Google's moat with this current wave of AI is pretty obvious: They own the compute resources inhouse.
Apple isn't immediately seeking to compete in this field, presumably because they don't see a deep enough moat.
> Branding is a moat but it's not a deep moat.
Branding is an extraordinary moat in fact and it is very deep. That's why you can walk into CVS, Walgreens, Walmart, Target, Costco and buy Kleenex and pay a brand mark-up for it, and they have a lot of shelf space in most stores. For no great reason other than brand and people keep buying it - that magic branded paper - by the billions of dollars worth every year.
The same is true for cereal products. $6 for a tiny box of branded, sugar loaded, garbage cereal? Laughable, absurd, and yet people just keep buying it. $3 for a little can of soup, outrageous, and people just keep paying it just to get the brand. It's all for the brand.
The same goes for branded over the counter healthcare products, such as Advil, or countless cough & cold products and supplements. How is Advil still such a massive brand? The brand value is very, very deep. It is deeply entrenched into the consumer thinking process, so much so they commonly think Advil is meaningfully superior to generic labels.
The same is true for the sugar water of Coke and Pepsi. Or 5Hour Energy. Or Monster. Or RedBull. There is nothing particularly special about any of it other than branding + routine. The flavors are fairly easy to mimic or even surpass. Also goes for branded bottled water, most of which is silly labeling, the height of bullshit branding.

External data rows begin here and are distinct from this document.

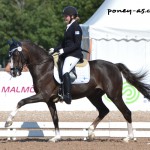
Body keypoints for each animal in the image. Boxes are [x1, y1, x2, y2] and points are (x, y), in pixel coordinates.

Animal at [5, 39, 150, 142]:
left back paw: (128, 137)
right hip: (93, 96)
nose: (13, 72)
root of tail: (114, 65)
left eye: (16, 54)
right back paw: (90, 132)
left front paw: (8, 121)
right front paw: (56, 137)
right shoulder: (49, 100)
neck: (43, 67)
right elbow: (55, 118)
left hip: (114, 95)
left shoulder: (43, 95)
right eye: (9, 55)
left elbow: (21, 101)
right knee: (104, 110)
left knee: (126, 112)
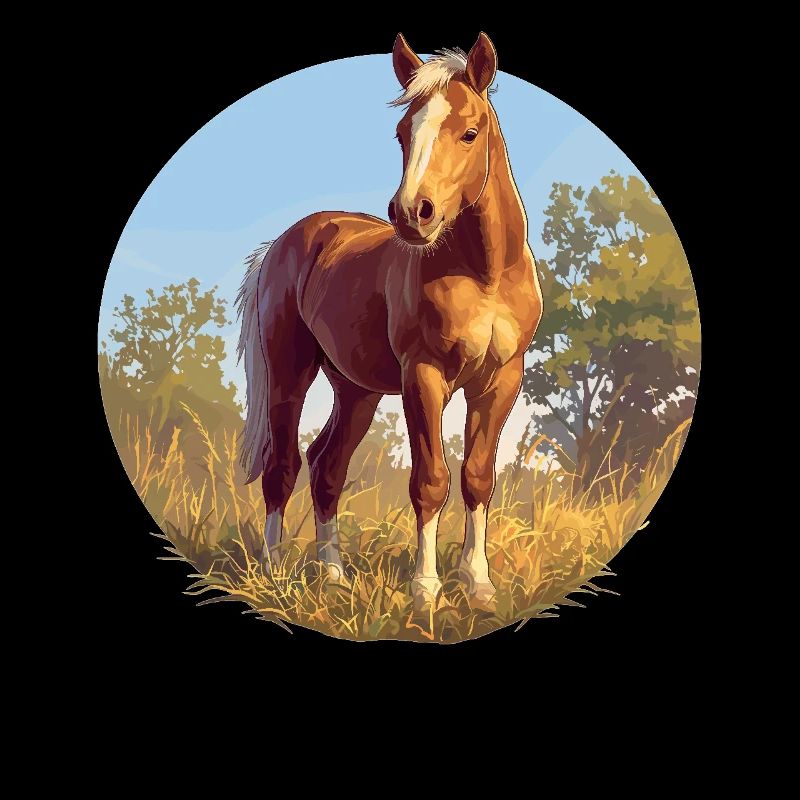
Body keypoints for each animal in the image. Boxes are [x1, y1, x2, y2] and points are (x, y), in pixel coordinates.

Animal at [236, 32, 542, 608]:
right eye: (402, 133)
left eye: (470, 133)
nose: (410, 214)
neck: (485, 274)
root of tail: (288, 242)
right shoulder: (424, 376)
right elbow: (430, 480)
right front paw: (425, 590)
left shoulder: (500, 381)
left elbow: (477, 476)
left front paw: (478, 584)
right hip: (290, 375)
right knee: (282, 466)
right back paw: (273, 573)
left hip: (356, 390)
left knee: (327, 467)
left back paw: (333, 575)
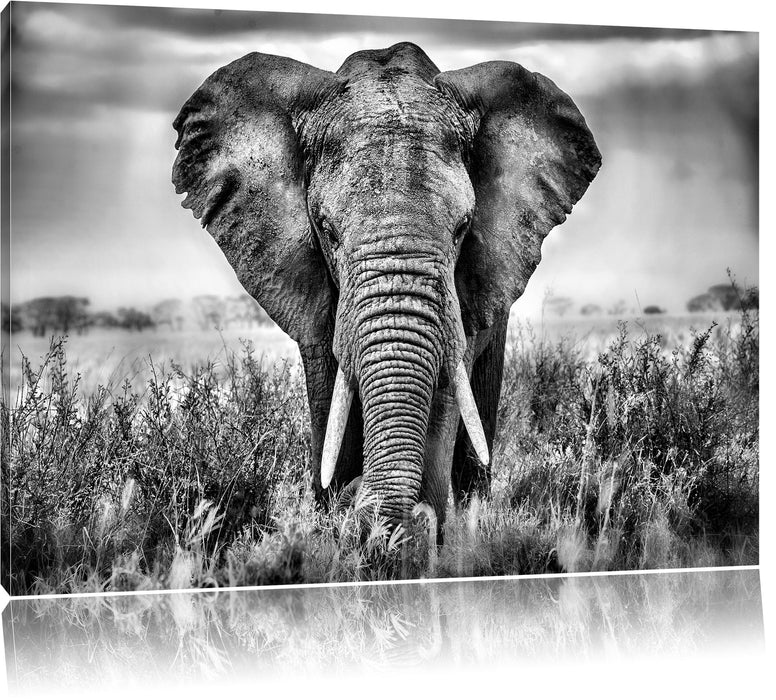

$45,000 - $60,000 for a middle tier metal shit box of a vehicle, from any number of the automakers in the bottom 90% in terms of quality. Consumers could go used for $15,000 - $20,000. Instead of piling up an extra $150,000 in net wealth over a couple decades, they do the really dumb thing instead, because they can't control themselves (extremely poor impulse control, same reason they're all so obese and unhappy). They buy those cars to keep up with their peers in lifestyle projection, same reason they buy the brands in anything. If you get position as a brand, you've got consumers in hand (then it's just down to fighting with the other brands).